PostPosted: Wed May 15, 2019 5:23 pm
by Doug Working
I finally did it! After months of letting that saxophone sit in the corner of my room, I finally took the plunge and began to learn how to play the durn thing.

Actually, I have excuses, because I ran into all sorts of obstacles. I didn't have reeds. The one that was in it is chewed up. Didn't have cork grease. Didn't have a lanyard. And to top it all off, I didn't know where the heck to even start! I wanted to know the very basics of how to hold it, how to set it up, etc. I didn't want to start off on the wrong foot developing incorrect habits from the get-go.

So after all these months, I now have all accessories, and I found a beginner's video on Y'tube, and yesterday I actually blew a note! Ta-da! Sounded like a sick moose in heat, but hey...at least it was a note.

Mom was holding her ears. She said how awful it sounds. I was like "Mom! What do you expect for the first day???" There's not a room in the house where I can close the door and blow away, and the god awful noise seeps right through the walls, so I guess my last option is to go out and sit in the car to practice. (With the windows closed, so as not to give the neighbors a treat. They'll hear me someday when I am on stage and world famous, yuk, yuk.)

Anyway, I give myself three to five years before I can play halfway decent. That sounds about reasonable.

In the meantime, Boots has nothing to worry about.

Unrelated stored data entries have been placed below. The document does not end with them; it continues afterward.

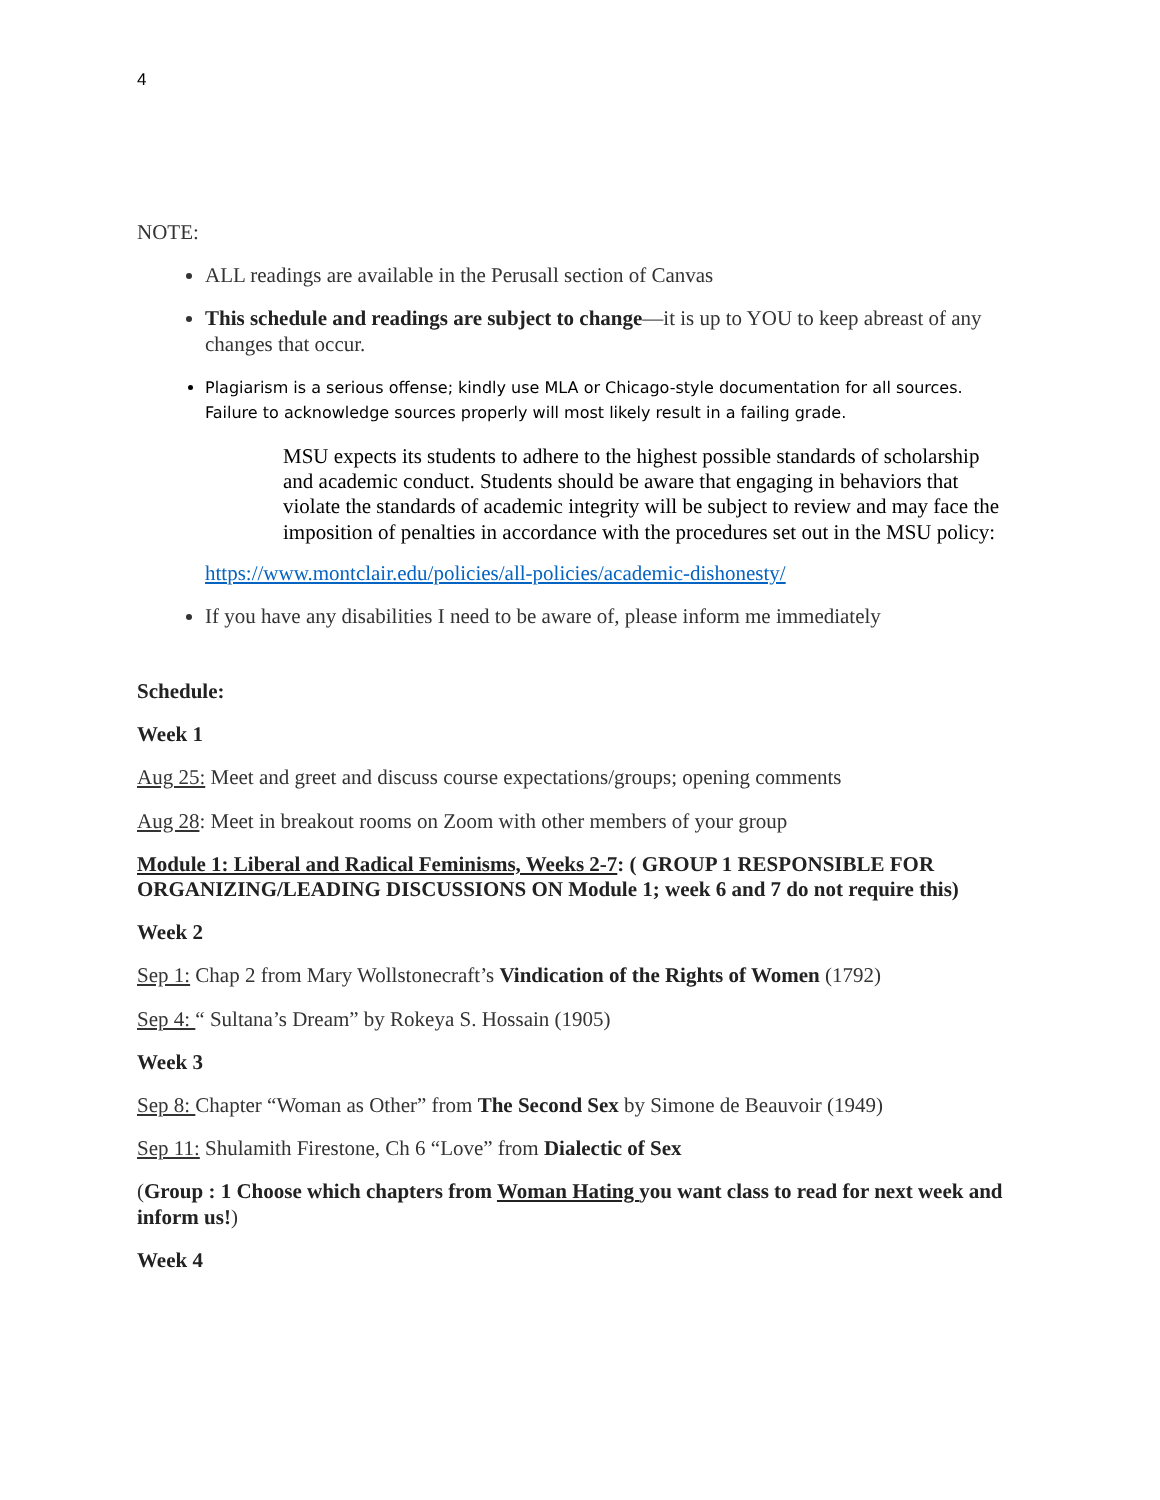4
NOTE:
ALL readings are available in the Perusall section of Canvas
This schedule and readings are subject to change—it is up to YOU to keep abreast of any changes that occur.
Plagiarism is a serious offense; kindly use MLA or Chicago-style documentation for all sources. Failure to acknowledge sources properly will most likely result in a failing grade.
MSU expects its students to adhere to the highest possible standards of scholarship and academic conduct. Students should be aware that engaging in behaviors that violate the standards of academic integrity will be subject to review and may face the imposition of penalties in accordance with the procedures set out in the MSU policy:
https://www.montclair.edu/policies/all-policies/academic-dishonesty/
If you have any disabilities I need to be aware of, please inform me immediately
Schedule:
Week 1
Aug 25: Meet and greet and discuss course expectations/groups; opening comments
Aug 28: Meet in breakout rooms on Zoom with other members of your group
Module 1: Liberal and Radical Feminisms, Weeks 2-7: ( GROUP 1 RESPONSIBLE FOR ORGANIZING/LEADING DISCUSSIONS ON Module 1; week 6 and 7 do not require this)
Week 2
Sep 1: Chap 2 from Mary Wollstonecraft’s Vindication of the Rights of Women (1792)
Sep 4: “ Sultana’s Dream” by Rokeya S. Hossain (1905)
Week 3
Sep 8: Chapter “Woman as Other” from The Second Sex by Simone de Beauvoir (1949)
Sep 11: Shulamith Firestone, Ch 6 “Love” from Dialectic of Sex
(Group : 1 Choose which chapters from Woman Hating you want class to read for next week and inform us!)
Week 4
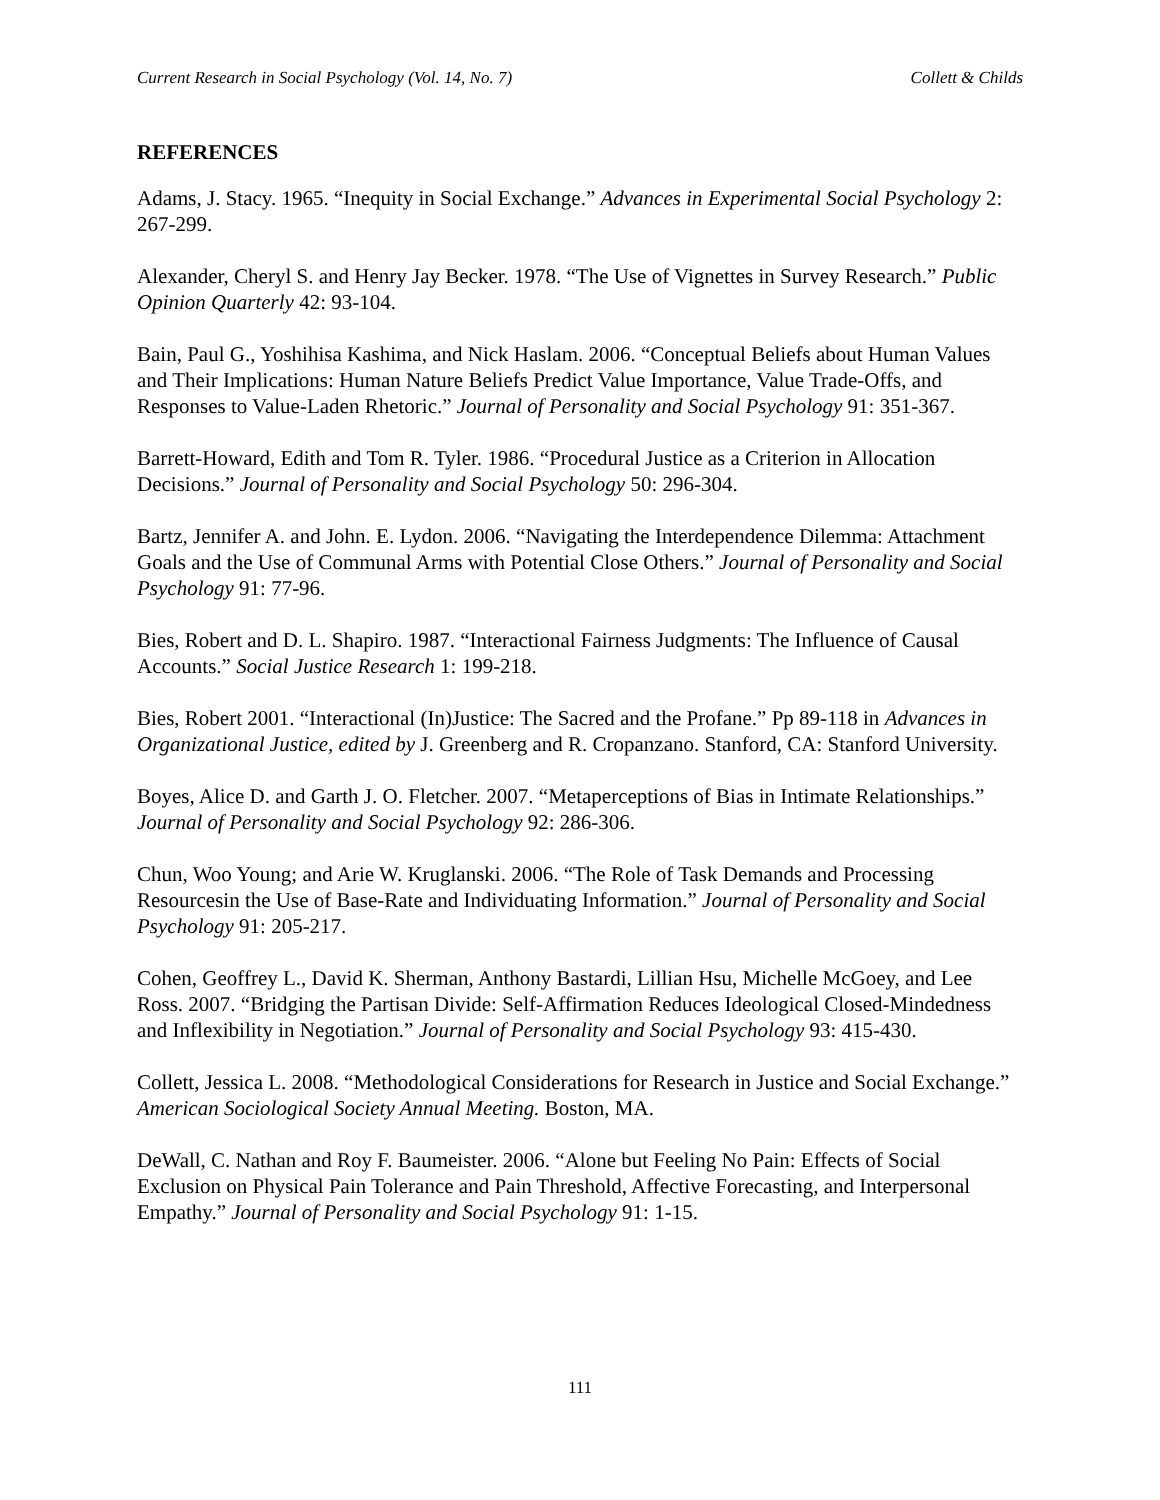Current Research in Social Psychology (Vol. 14, No. 7) Collett & Childs
REFERENCES
Adams, J. Stacy. 1965. “Inequity in Social Exchange.” Advances in Experimental Social Psychology 2: 267-299.
Alexander, Cheryl S. and Henry Jay Becker. 1978. “The Use of Vignettes in Survey Research.” Public Opinion Quarterly 42: 93-104.
Bain, Paul G., Yoshihisa Kashima, and Nick Haslam. 2006. “Conceptual Beliefs about Human Values and Their Implications: Human Nature Beliefs Predict Value Importance, Value Trade-Offs, and Responses to Value-Laden Rhetoric.” Journal of Personality and Social Psychology 91: 351-367.
Barrett-Howard, Edith and Tom R. Tyler. 1986. “Procedural Justice as a Criterion in Allocation Decisions.” Journal of Personality and Social Psychology 50: 296-304.
Bartz, Jennifer A. and John. E. Lydon. 2006. “Navigating the Interdependence Dilemma: Attachment Goals and the Use of Communal Arms with Potential Close Others.” Journal of Personality and Social Psychology 91: 77-96.
Bies, Robert and D. L. Shapiro. 1987. “Interactional Fairness Judgments: The Influence of Causal Accounts.” Social Justice Research 1: 199-218.
Bies, Robert 2001. “Interactional (In)Justice: The Sacred and the Profane.” Pp 89-118 in Advances in Organizational Justice, edited by J. Greenberg and R. Cropanzano. Stanford, CA: Stanford University.
Boyes, Alice D. and Garth J. O. Fletcher. 2007. “Metaperceptions of Bias in Intimate Relationships.” Journal of Personality and Social Psychology 92: 286-306.
Chun, Woo Young; and Arie W. Kruglanski. 2006. “The Role of Task Demands and Processing Resourcesin the Use of Base-Rate and Individuating Information.” Journal of Personality and Social Psychology 91: 205-217.
Cohen, Geoffrey L., David K. Sherman, Anthony Bastardi, Lillian Hsu, Michelle McGoey, and Lee Ross. 2007. “Bridging the Partisan Divide: Self-Affirmation Reduces Ideological Closed-Mindedness and Inflexibility in Negotiation.” Journal of Personality and Social Psychology 93: 415-430.
Collett, Jessica L. 2008. “Methodological Considerations for Research in Justice and Social Exchange.” American Sociological Society Annual Meeting. Boston, MA.
DeWall, C. Nathan and Roy F. Baumeister. 2006. “Alone but Feeling No Pain: Effects of Social Exclusion on Physical Pain Tolerance and Pain Threshold, Affective Forecasting, and Interpersonal Empathy.” Journal of Personality and Social Psychology 91: 1-15.
111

Re: Look out Boots, here I come!

PostPosted: Tue Jun 04, 2019 5:23 pm
by Doug Working
I am making slooooooooow progress on this instrument. Turtle slow. But that's ok. There was a time when I couldn't hit a single note on the guitar. persistence....ahhhhhhhhhhh, persistence! My greatest friend and companion in life!

But I'm trying to figure out the very basics, of course. I discovered something that I'm trying to make heads or tails of. I've been getting my "sax education" classes on Y'tube. So the first three notes the guy teaches are B, A, G. Weird thing was when I juxtaposed the recording of the guy teaching, what he said was "B" turns out to be D on my guitar. "A" is a C, and "G" is a B flat.

So now I got to figure out what causes the discrepancy.

And my guitar is perfectly in tune, and I'm going to assume the same for his sax.

Oh well. Back to the ol' drawing board.